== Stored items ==
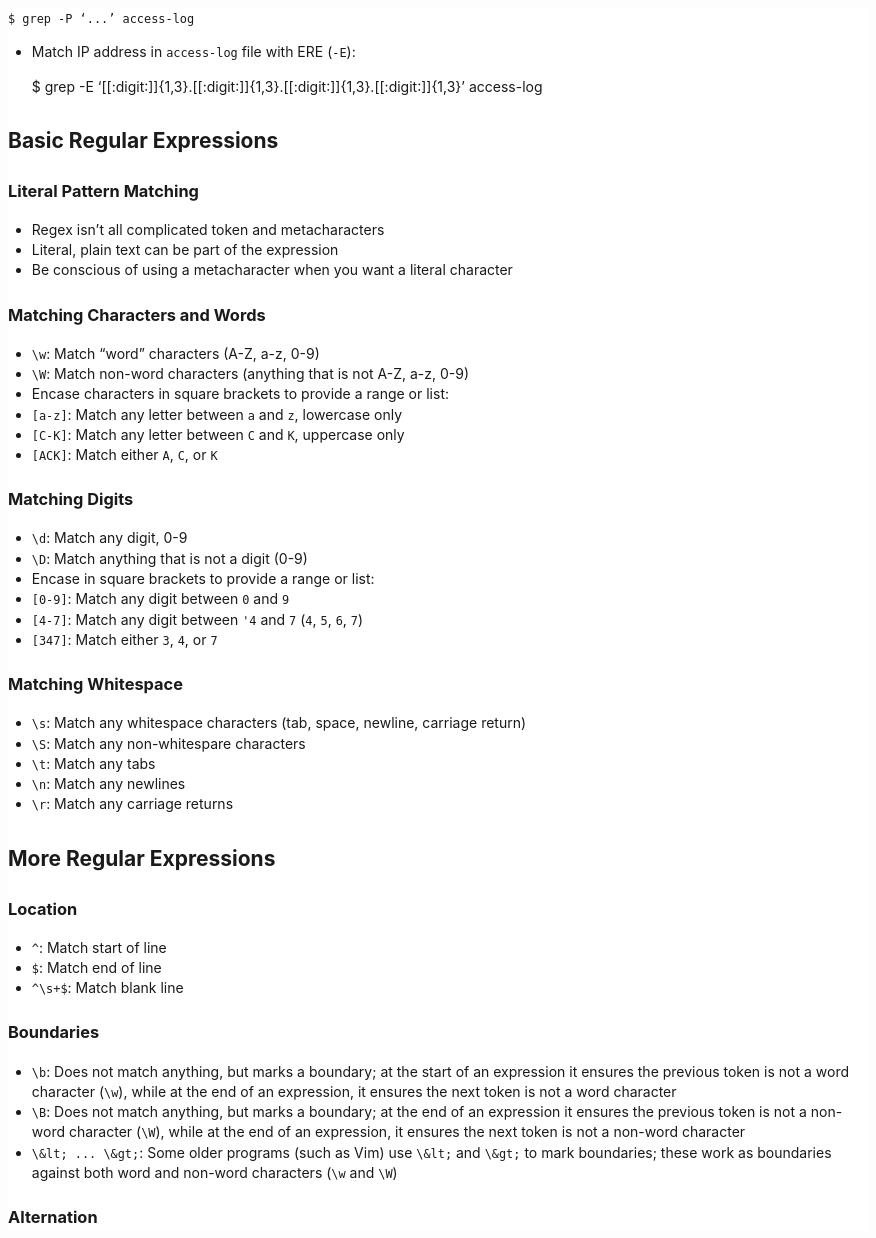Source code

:     $ grep -P ‘...’ access-log

+ Match IP address in `access-log` file with ERE (`-E`):

    $ grep -E ‘[[:digit:]]{1,3}.[[:digit:]]{1,3}.[[:digit:]]{1,3}.[[:digit:]]{1,3}’ access-log

## Basic Regular Expressions

### Literal Pattern Matching

+ Regex isn’t all complicated token and metacharacters
+ Literal, plain text can be part of the expression
+ Be conscious of using a metacharacter when you want a literal character
### Matching Characters and Words

+ `\w`: Match “word” characters (A-Z, a-z, 0-9)
+ `\W`: Match non-word characters (anything that is not A-Z, a-z, 0-9)
+ Encase characters in square brackets to provide a range or list:
+ `[a-z]`: Match any letter between `a` and `z`, lowercase only
+ `[C-K]`: Match any letter between `C` and `K`, uppercase only
+ `[ACK]`: Match either `A`, `C`, or `K`
### Matching Digits

+ `\d`: Match any digit, 0-9
+ `\D`: Match anything that is not a digit (0-9)
+ Encase in square brackets to provide a range or list:
+ `[0-9]`: Match any digit between `0` and `9`
+ `[4-7]`: Match any digit between `'4` and `7` (`4`, `5`, `6`, `7`)
+ `[347]`: Match either `3`, `4`, or `7`
### Matching Whitespace

+ `\s`: Match any whitespace characters (tab, space, newline, carriage return)
+ `\S`: Match any non-whitespare characters
+ `\t`: Match any tabs
+ `\n`: Match any newlines
+ `\r`: Match any carriage returns
## More Regular Expressions

### Location

+ `^`: Match start of line
+ `$`: Match end of line
+ `^\s+$`: Match blank line
### Boundaries

+ `\b`: Does not match anything, but marks a boundary; at the start of an expression it ensures the previous token is not a word character (`\w`), while at the end of an expression, it ensures the next token is not a word character
+ `\B`: Does not match anything, but marks a boundary; at the end of an expression it ensures the previous token is not a non-word character (`\W`), while at the end of an expression, it ensures the next token is not a non-word character
+ `\&lt; ... \&gt;`: Some older programs (such as Vim) use `\&lt;` and `\&gt;` to mark boundaries; these work as boundaries against both word and non-word characters (`\w` and `\W`)
### Alternation

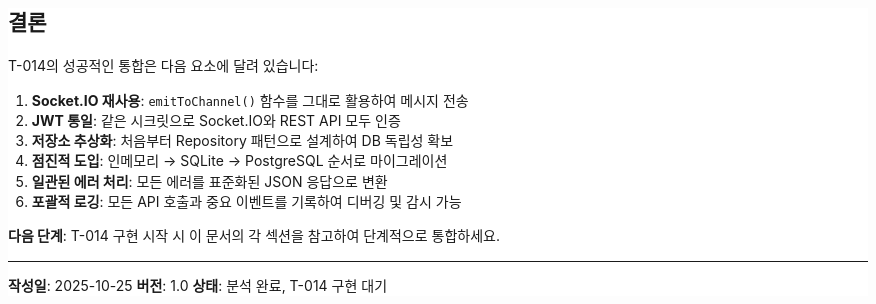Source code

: 
## 결론

T-014의 성공적인 통합은 다음 요소에 달려 있습니다:

1. **Socket.IO 재사용**: `emitToChannel()` 함수를 그대로 활용하여 메시지 전송
2. **JWT 통일**: 같은 시크릿으로 Socket.IO와 REST API 모두 인증
3. **저장소 추상화**: 처음부터 Repository 패턴으로 설계하여 DB 독립성 확보
4. **점진적 도입**: 인메모리 → SQLite → PostgreSQL 순서로 마이그레이션
5. **일관된 에러 처리**: 모든 에러를 표준화된 JSON 응답으로 변환
6. **포괄적 로깅**: 모든 API 호출과 중요 이벤트를 기록하여 디버깅 및 감시 가능

**다음 단계**: T-014 구현 시작 시 이 문서의 각 섹션을 참고하여 단계적으로 통합하세요.

---

**작성일**: 2025-10-25
**버전**: 1.0
**상태**: 분석 완료, T-014 구현 대기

== About this exercise ==
Pick out each line of the material containing the word "next" and copy those lines.

== Solution to the exercise ==
+ `\b`: Does not match anything, but marks a boundary; at the start of an expression it ensures the previous token is not a word character (`\w`), while at the end of an expression, it ensures the next token is not a word character
+ `\B`: Does not match anything, but marks a boundary; at the end of an expression it ensures the previous token is not a non-word character (`\W`), while at the end of an expression, it ensures the next token is not a non-word character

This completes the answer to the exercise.